Climate change is hitting the world's poor the hardest, IPCC co-author says

The most recent report from the Intergovernmental Panel on Climate Change is a compendium of ways that global warming is already harming human populations from the equator to the poles. And in that report, one fact that emerges repeatedly is that the people suffering the most harm are overwhelmingly the most disadvantaged.

“Across sectors and regions the most vulnerable people and systems are observed to be disproportionately affected,” the report states. “Climate change is contributing to humanitarian crises where climate hazards interact with high vulnerability. Climate and weather extremes are increasingly driving displacement in all regions, with small island states disproportionately affected. Flood and drought-related acute food insecurity and malnutrition have increased in Africa and Central and South America.”

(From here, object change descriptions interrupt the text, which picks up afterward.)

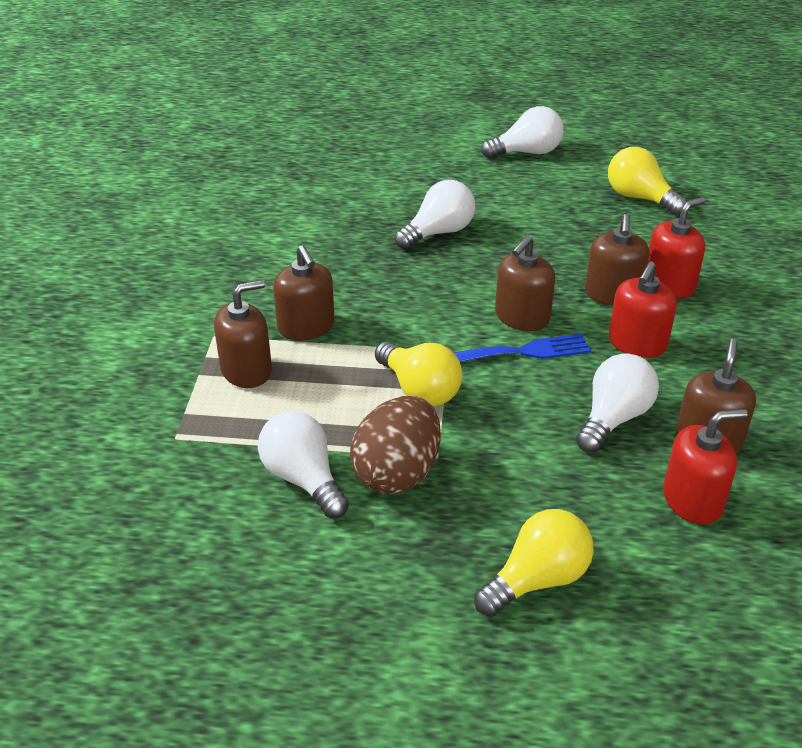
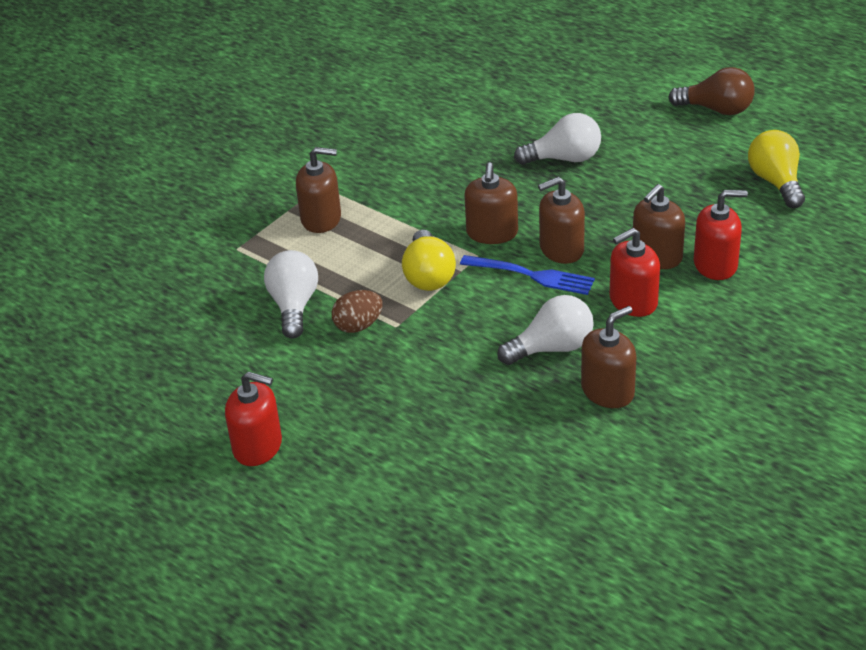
camera: 35 degrees right, 0 degrees up
(306, 327) = (391, 201): brown soap dispenser -> brown soap dispenser (492, 233)
(397, 473) = (358, 326): brown egg -> brown egg, size x0.60
(527, 152) = (716, 109): white light bulb -> brown light bulb
(537, 579) = (384, 428): yellow light bulb -> none
(692, 500) = (548, 425): red soap dispenser -> red soap dispenser (258, 446)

This inequity is an affront to the notion of climate justice — the idea that the costs of climate change should be shared equitably between nations and within them.

Adelle Thomas, senior Caribbean research associate for the think tank Climate Analytics and a co-author of the IPCC's recently released Sixth Assessment Working Group II report, is an expert on climate justice. She recently joined Yahoo News’ "Climate Crisis Podcast" to discuss the concept of climate justice and how it relates to the new report.

Thomas said the report is a breakthrough for the IPCC because it is the first time the organization has cataloged the harm climate change has already caused, which climate justice advocates refer to as “loss and damage.”

The report, she hopes, will give momentum to efforts by developing countries to obtain more financing from developed countries to compensate for climate-change-related losses and to adapt to climate change in order to minimize future impacts.

A plant grows in a dry water hole in Kenya.
A plant grows in a dry water hole in Kilifi County, Kenya, in February. (Baz Ratner/Reuters)

The movement for climate justice “has coalesced around loss and damage,” Thomas said. “In this report, we actually report on losses and damages, which are the negative impacts and negative risks of climate change. And I think, you know, we have some really strong wording in there around losses and damages being experienced now, adaptation not being able to prevent all losses and damages, and existing institutions and financial structures not [being] sufficient for losses and damages that are being experienced now.

“What I think that this report does is, it really highlights that there's a need to focus on losses and damages, and shows how these are unjustly distributed,” Thomas continued. “I think it's really solid scientific evidence that adds to the advocacy work that has gone around climate justice. So there is scientific backing for the advocacy work.”